--- Directions ---
Please report each line of the data below that contains "linejoin".
Source material Start Marker
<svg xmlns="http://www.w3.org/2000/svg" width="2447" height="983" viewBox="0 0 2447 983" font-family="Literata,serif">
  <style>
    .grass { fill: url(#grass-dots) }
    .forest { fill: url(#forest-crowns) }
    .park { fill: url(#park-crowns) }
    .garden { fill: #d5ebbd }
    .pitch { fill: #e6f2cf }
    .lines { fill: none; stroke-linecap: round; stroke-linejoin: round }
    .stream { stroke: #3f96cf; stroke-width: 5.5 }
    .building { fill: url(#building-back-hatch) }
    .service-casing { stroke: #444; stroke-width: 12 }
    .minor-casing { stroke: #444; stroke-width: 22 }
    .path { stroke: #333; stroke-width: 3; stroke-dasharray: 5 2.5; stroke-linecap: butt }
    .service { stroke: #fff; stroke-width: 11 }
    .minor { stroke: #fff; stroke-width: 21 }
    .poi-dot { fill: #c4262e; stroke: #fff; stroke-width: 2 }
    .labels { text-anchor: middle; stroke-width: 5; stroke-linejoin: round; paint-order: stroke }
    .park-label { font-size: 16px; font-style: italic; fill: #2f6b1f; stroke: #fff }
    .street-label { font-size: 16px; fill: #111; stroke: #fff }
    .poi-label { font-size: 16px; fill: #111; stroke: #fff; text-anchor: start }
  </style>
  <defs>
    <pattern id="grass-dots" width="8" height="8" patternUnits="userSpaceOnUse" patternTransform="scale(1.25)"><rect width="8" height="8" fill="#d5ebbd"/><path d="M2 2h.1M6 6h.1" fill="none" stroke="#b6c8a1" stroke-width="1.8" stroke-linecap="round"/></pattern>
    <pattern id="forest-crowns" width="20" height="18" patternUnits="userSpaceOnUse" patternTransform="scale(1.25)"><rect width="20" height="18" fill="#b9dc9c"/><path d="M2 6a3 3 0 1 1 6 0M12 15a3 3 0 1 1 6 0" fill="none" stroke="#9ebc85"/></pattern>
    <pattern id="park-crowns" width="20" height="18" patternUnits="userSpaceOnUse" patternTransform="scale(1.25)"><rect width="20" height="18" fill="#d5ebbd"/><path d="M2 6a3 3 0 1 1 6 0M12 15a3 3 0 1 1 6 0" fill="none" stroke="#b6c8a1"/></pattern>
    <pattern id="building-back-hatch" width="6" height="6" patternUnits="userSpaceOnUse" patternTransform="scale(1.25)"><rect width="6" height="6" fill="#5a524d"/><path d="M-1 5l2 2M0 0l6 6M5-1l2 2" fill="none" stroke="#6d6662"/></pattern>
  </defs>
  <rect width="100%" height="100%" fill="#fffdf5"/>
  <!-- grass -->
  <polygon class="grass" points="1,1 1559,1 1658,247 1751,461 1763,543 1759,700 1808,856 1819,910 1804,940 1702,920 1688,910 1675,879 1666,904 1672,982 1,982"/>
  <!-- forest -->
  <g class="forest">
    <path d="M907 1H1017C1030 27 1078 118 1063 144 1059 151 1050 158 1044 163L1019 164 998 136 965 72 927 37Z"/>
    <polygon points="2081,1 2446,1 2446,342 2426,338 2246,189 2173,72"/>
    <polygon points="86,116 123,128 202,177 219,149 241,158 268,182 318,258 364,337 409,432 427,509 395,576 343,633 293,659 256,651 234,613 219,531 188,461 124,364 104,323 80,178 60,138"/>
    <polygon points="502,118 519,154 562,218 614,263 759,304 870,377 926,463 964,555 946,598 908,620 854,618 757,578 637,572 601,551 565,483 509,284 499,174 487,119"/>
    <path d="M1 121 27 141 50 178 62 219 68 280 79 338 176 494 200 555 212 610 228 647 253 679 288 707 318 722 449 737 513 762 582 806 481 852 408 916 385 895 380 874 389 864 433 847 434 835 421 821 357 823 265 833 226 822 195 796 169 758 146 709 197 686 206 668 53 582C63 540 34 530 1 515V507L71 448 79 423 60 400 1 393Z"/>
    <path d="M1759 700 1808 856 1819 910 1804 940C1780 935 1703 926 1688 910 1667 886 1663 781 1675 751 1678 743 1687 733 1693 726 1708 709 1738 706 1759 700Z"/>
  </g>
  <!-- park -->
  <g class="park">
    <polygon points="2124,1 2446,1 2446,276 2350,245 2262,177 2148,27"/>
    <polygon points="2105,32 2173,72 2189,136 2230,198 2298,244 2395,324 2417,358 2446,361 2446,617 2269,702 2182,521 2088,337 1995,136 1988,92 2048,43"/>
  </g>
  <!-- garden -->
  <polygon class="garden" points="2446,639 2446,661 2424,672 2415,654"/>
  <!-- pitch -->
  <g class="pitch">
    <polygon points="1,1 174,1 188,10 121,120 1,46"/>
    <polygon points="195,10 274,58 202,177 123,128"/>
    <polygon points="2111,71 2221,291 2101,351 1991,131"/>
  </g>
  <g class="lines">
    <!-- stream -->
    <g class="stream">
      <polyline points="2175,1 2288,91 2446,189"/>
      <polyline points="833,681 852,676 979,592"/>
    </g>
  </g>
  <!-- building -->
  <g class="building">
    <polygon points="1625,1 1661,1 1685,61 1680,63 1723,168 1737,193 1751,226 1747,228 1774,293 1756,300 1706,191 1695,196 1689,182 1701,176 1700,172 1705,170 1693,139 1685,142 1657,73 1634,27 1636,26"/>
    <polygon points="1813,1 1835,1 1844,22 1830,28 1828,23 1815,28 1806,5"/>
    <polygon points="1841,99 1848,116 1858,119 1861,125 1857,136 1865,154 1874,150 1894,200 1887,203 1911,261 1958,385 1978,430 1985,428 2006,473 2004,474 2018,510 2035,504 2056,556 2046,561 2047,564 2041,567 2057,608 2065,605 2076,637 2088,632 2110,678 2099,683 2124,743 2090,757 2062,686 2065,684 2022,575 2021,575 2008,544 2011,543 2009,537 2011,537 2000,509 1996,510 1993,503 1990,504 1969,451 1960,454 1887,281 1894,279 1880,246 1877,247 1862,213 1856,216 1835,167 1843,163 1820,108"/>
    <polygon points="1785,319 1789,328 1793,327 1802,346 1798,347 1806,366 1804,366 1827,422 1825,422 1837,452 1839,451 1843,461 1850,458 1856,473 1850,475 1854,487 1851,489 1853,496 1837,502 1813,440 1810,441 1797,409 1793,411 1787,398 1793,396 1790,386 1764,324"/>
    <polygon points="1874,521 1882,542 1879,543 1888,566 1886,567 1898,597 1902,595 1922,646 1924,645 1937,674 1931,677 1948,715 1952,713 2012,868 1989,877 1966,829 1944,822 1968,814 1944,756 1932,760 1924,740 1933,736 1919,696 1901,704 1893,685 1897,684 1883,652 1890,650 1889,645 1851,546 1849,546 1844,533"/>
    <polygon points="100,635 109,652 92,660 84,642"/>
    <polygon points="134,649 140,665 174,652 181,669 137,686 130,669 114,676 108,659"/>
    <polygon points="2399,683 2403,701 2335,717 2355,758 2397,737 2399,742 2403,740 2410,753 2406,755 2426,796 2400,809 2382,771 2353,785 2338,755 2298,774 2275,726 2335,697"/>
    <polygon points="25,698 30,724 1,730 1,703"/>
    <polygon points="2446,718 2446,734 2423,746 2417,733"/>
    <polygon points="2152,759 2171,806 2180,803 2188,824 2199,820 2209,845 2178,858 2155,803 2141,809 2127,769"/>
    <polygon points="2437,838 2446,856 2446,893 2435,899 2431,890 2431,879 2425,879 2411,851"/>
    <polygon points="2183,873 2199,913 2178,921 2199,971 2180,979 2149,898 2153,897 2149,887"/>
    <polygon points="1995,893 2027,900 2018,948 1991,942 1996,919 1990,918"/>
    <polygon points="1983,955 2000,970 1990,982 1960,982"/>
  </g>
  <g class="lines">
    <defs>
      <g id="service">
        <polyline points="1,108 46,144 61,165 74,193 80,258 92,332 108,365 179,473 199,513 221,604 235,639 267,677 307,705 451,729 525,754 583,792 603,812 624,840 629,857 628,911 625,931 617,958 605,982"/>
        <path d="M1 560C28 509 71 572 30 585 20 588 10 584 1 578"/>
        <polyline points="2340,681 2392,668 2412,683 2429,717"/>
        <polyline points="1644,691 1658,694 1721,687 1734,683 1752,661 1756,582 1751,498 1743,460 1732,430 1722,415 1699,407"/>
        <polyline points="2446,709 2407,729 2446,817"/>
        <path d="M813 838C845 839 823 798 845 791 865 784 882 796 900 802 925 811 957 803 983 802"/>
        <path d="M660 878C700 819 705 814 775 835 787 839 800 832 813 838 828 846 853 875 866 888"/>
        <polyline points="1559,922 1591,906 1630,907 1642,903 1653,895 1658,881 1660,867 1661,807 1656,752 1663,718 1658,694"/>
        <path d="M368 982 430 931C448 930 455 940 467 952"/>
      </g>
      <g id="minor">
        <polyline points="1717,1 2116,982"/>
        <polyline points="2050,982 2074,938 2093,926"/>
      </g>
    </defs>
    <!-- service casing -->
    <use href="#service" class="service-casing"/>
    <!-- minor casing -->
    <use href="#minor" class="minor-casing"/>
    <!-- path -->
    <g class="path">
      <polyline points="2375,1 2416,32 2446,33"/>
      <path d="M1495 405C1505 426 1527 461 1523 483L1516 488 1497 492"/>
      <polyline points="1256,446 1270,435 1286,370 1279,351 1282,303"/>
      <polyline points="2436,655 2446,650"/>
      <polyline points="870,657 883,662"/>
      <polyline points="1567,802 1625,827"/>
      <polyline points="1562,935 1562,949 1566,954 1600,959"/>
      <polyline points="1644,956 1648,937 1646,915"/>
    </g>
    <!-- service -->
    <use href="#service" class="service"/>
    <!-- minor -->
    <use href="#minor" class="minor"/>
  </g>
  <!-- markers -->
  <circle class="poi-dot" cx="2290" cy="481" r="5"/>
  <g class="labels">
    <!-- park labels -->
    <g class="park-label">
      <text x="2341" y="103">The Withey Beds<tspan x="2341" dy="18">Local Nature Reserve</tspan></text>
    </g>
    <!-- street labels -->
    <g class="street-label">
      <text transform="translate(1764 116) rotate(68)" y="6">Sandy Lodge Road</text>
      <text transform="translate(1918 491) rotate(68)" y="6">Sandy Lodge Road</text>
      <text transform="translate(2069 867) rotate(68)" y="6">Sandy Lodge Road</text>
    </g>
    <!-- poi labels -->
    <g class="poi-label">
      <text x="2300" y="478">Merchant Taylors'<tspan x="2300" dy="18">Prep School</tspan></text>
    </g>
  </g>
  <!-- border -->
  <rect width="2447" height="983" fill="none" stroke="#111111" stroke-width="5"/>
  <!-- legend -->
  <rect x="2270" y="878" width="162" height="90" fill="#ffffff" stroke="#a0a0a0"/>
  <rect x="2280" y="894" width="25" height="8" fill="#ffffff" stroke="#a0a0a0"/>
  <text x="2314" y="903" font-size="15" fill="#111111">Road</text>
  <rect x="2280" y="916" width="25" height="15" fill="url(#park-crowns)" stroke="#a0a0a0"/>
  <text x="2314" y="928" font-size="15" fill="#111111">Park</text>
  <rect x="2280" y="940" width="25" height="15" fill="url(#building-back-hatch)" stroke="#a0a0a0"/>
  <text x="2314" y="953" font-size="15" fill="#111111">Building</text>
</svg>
Source material End Marker
--- Output ---
    .lines { fill: none; stroke-linecap: round; stroke-linejoin: round }
    .labels { text-anchor: middle; stroke-width: 5; stroke-linejoin: round; paint-order: stroke }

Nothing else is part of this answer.